First of all, what the hell is antiphonal geometry? In short, antiphonal geometry is concerned with the relationship between musical harmonies and geometric proportions. It argues that certain shapes, or the proportional relationships that are found within them, are pleasing to our eyes for the same reason musical harmonies are pleasing to our ears; that there are ‘magic’ proportions in both sound waves and geometry that our senses interpret as harmonious.
Consider the screen ratios of some well known devices: the iPhone 4 corresponds to 2:3, the iPad boasts a predictable 3:4, whilst the Nokia Lumia goes out on a limb with a daring 3:5. Now, it *just so happens* that 2:3 corresponds to the pitch ratio in a perfect fifth musical interval (more easily described as the relationship between, for example, a C and a G), 3:4 corresponds to a perfect fourth and 3:5 corresponds to a major sixth, and there are, of course, many more. Just a coincidence?
Owen thinks not, and nor do I.
Adding typography to the mix
Now if pitch ratios in music corresponds to visual aesthetics, is it possible to base typographic hierarchy on a musical chord? That is the question I asked myself when redesigning the Primate site earlier this year. I wondered if the proportional harmonies in geometric shapes could be translated to the hierarchical relationship between different font sizes.

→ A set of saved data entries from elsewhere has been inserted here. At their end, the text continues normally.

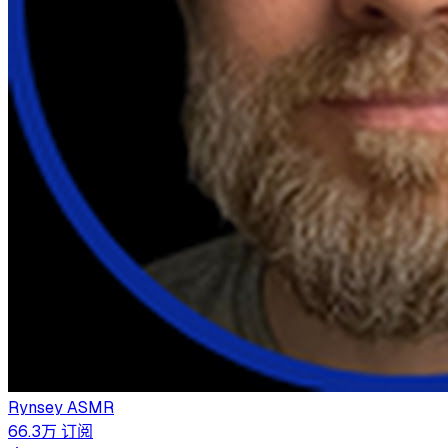
Rynsey ASMR
66.3万
订阅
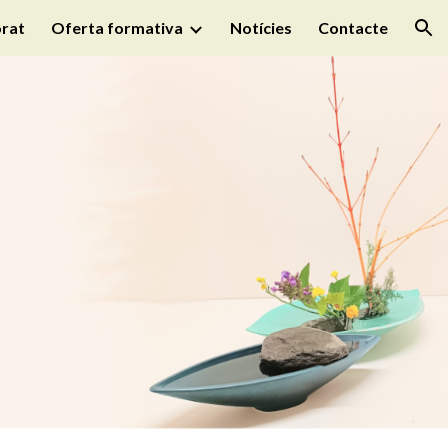
rat
Oferta formativa
Notícies
Contacte
ion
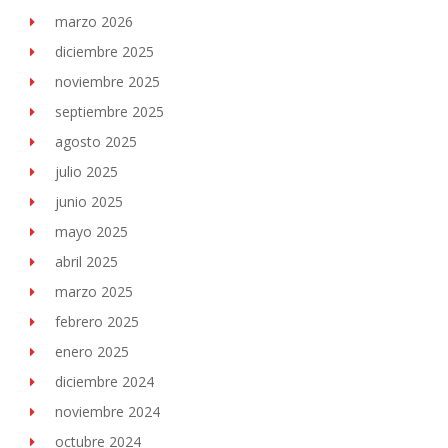
marzo 2026
diciembre 2025
noviembre 2025
septiembre 2025
agosto 2025
julio 2025
junio 2025
mayo 2025
abril 2025
marzo 2025
febrero 2025
enero 2025
diciembre 2024
noviembre 2024
octubre 2024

Using 18px (or 1.125 ems) as my base font-size I started to experiment with header sizes that would not only look right, size-wise, but also match complimentary musical harmonies. For example, I found that I could make my H1s 7:1 in proportion to the body text, which corresponds to the pitch ratio of a 7 octave interval on the piano. A visually strong proportion of 3:2 between intro text and body copy matches the pitch ratio of a perfect fifth. And so on.
The result was a somewhat unusual chord, but I’d like to imagine it would sound alright on a piano:
H1: 127px / 7:1 (Seven octaves, C7 on the piano)
H2: 54px / 3:1 (Perfect twelfth, G2 on the piano)
H3: 36px / 2:1 (One octave, C2 on the piano)
H4: 23px / 5:4 (Perfect third, E on the piano)
big p: 27px / 3:2 (Perfect fifth, G on the piano)
p: 18px / 1:1 (C on the piano)
small p: 16px / 8:9 (Major second, D on the piano)
(Note that all values are in pixels for clarity, but were duly converted to ems in build.)
Now my musical theory may not be completely accurate (musical nerds: feel free to tell me off in the comments), but even as a rough notion I find this quite astonishing: what works visually as a typographic hierarchy can also sound harmonious on a piano.
Of course, this is mostly a bit of fun and most designers won’t – and needn’t – go to this length in order to establish a harmonious scale. Whilst I enjoy and recommend experimenting with ratios, it’s important to remember that mathematical (or musical) perfection isn’t a silver bullet and the final decision on typographic hierarchy should be made based on what *looks right*, even it that means bending the ratios a little.
Edit: Owen Gregory himself has pointed out to me that the pitch ratio of a 7 octave difference is indeed not 1:7. It appears the ratio doubles with each octave, ie 1:2 = octave; 1:4 = double octave etc. This means the ratio on my case would be an astonishing 1:128, which would obviously not work typographically. I guess it’s back to the drawing board for me.